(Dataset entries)

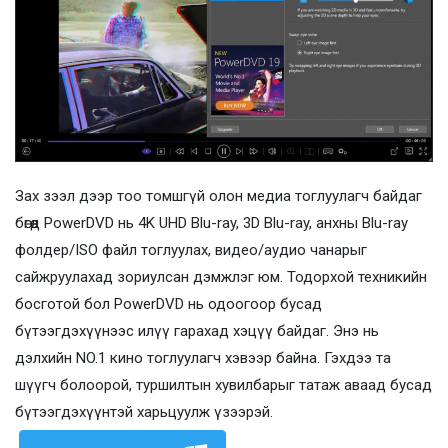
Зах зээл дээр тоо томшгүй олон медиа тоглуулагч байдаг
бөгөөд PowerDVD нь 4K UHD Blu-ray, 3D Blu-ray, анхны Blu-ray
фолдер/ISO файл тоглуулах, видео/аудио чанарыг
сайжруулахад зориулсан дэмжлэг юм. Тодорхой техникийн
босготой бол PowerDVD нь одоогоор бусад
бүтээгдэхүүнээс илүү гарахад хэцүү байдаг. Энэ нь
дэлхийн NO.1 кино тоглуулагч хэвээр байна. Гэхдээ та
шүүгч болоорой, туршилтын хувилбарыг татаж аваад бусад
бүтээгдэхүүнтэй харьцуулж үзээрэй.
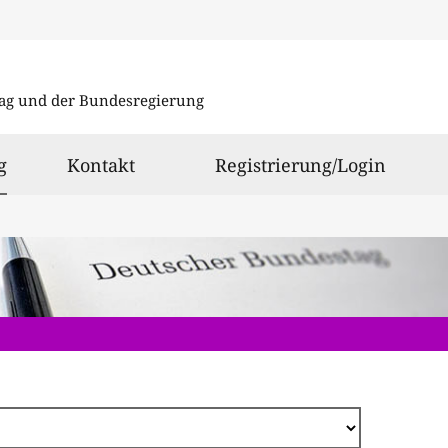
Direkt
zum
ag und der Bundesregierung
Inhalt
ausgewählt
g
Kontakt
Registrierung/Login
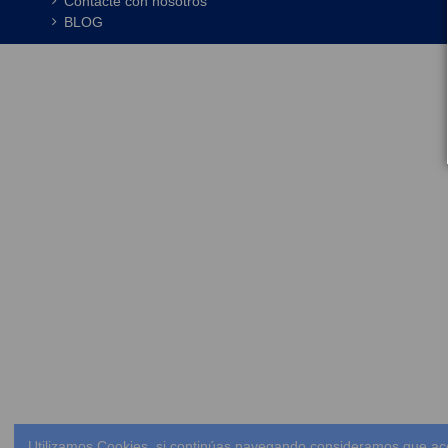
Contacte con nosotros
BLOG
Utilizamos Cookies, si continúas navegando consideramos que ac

* * *

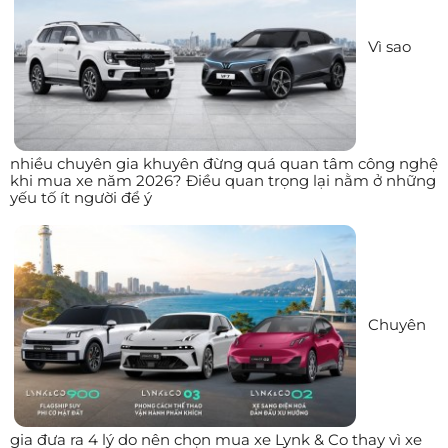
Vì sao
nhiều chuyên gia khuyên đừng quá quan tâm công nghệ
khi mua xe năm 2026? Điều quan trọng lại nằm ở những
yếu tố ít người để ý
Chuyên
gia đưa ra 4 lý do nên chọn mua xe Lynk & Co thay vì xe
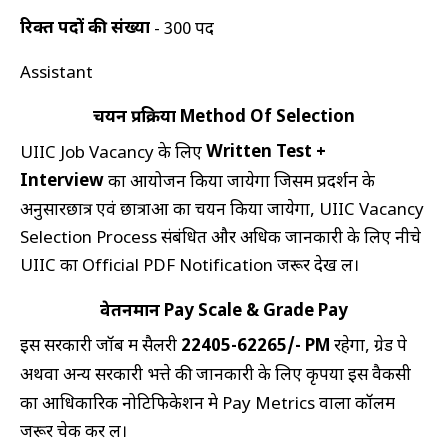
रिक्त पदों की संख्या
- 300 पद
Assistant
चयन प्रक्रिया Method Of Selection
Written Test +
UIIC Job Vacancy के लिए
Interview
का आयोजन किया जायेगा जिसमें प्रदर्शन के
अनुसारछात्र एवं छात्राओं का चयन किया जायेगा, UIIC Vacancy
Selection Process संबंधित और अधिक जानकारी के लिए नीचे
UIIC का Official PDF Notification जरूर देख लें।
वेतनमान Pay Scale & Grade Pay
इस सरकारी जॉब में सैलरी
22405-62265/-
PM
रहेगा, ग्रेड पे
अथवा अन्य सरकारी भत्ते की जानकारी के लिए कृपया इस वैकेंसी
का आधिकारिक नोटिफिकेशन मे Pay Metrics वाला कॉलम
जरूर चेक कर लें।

WORK TO COMPLETE:
Return, exactly as they stand, the lines above from the one with "Зах зээл дээр" to the one with "Utilizamos Cookies, si", omitting any pictures among them.

ANSWER TO THIS EXERCISE:
Зах зээл дээр тоо томшгүй олон медиа тоглуулагч байдаг
бөгөөд PowerDVD нь 4K UHD Blu-ray, 3D Blu-ray, анхны Blu-ray
фолдер/ISO файл тоглуулах, видео/аудио чанарыг
сайжруулахад зориулсан дэмжлэг юм. Тодорхой техникийн
босготой бол PowerDVD нь одоогоор бусад
бүтээгдэхүүнээс илүү гарахад хэцүү байдаг. Энэ нь
дэлхийн NO.1 кино тоглуулагч хэвээр байна. Гэхдээ та
шүүгч болоорой, туршилтын хувилбарыг татаж аваад бусад
бүтээгдэхүүнтэй харьцуулж үзээрэй.
Direkt
zum
ag und der Bundesregierung
Inhalt
ausgewählt
g
Kontakt
Registrierung/Login
Contacte con nosotros
BLOG
Utilizamos Cookies, si continúas navegando consideramos que ac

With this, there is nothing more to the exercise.